Stenting reduced strokes in asymptomatic stenosis
For severe carotid narrowing without recent symptoms, adding carotid-artery stenting to intensive medical management reduced stroke or death over 4 years, while surgery did not.
*Two parallel randomized controlled trials; Level 1b (OCEBM).
Citation
Brott TG, Howard G, Lal BK, et al.; CREST-2 Investigators. Medical Management and Revascularization for Asymptomatic Carotid Stenosis. N Engl J Med. 2026;394:219-231. doi:10.1056/NEJMoa2508800.
Background
Older trials favored carotid surgery for preventing stroke in people without symptoms, but modern medicines and newer procedures may have changed the balance of benefits and harms. This study tested whether adding a procedure to intensive medical management improves outcomes.
Patients
Adults ≥35 years with severe (≥70%) carotid-artery narrowing and no recent stroke-like symptoms (within 180 days), at 155 centers in 5 countries.
Intervention
(1) Carotid-artery stenting plus intensive medical management; (2) carotid endarterectomy plus intensive medical management.
Control
Intensive medical management alone.
Outcome
Primary: any stroke or death through day 44, or later stroke on the treated side through 4 years.
Follow-up Period
Up to 4 years (median 3.6 years in the stenting trial; 4.0 years in the surgery trial).
Results
| Significant outcome |
Medical management alone |
Procedure + medical management |
Effect |
| Primary composite at 4 years (stenting trial) |
6.0% |
2.8% |
Risk ratio 2.13 (95% CI, 1.15–4.39); absolute reduction 3.2%; NNT≈32 over 4 years |
| Stroke on treated side after day 44 (stenting trial; annual rate) |
1.7% per year |
0.4% per year |
Risk ratio 4.07 (95% CI, 1.78–9.31) |
| Stroke on treated side after day 44 (surgery trial; annual rate) |
1.3% per year |
0.5% per year |
Risk ratio 2.38 (95% CI, 1.13–5.00) |
Early (first 44 days) stroke or death events were uncommon but occurred more often in the procedure groups.

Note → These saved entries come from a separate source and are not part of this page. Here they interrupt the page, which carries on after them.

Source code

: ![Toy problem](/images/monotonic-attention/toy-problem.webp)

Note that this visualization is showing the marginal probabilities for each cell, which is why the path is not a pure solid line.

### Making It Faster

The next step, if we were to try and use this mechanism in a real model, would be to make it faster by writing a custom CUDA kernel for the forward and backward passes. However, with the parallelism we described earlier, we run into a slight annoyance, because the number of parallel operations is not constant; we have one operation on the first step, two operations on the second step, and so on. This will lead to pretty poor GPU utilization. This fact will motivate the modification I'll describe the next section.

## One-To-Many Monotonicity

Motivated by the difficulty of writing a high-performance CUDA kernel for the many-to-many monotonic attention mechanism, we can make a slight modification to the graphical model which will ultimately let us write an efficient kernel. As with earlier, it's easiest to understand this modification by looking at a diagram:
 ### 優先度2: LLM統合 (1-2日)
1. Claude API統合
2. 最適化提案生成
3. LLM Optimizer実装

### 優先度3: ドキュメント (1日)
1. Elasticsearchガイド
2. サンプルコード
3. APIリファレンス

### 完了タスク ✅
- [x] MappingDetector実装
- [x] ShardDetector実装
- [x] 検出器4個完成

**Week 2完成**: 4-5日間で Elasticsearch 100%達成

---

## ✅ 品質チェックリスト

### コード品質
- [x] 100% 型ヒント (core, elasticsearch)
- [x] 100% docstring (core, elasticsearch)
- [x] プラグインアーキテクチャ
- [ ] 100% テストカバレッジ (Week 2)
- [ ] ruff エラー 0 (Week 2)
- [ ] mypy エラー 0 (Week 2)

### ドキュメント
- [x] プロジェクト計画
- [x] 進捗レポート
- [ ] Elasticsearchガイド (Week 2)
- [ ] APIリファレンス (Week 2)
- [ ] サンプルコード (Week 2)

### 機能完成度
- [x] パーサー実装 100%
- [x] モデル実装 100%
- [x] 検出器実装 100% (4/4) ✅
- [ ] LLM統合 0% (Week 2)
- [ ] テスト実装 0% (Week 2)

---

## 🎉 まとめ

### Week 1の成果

Primary analyses were intention-to-treat.
Limitations
Patients and clinicians were not blinded; medical treatment targets changed during the long trial; procedures done by highly certified operators; crossovers; few total events made results sensitive to small changes.
Funding
National Institutes of Health; U.S. Medicare agency; Regeneron donated medication.
Clinical Application
In severe asymptomatic carotid narrowing, prioritize intensive medical management; consider stenting (in experienced centers) for selected patients, but routine surgery is not clearly beneficial.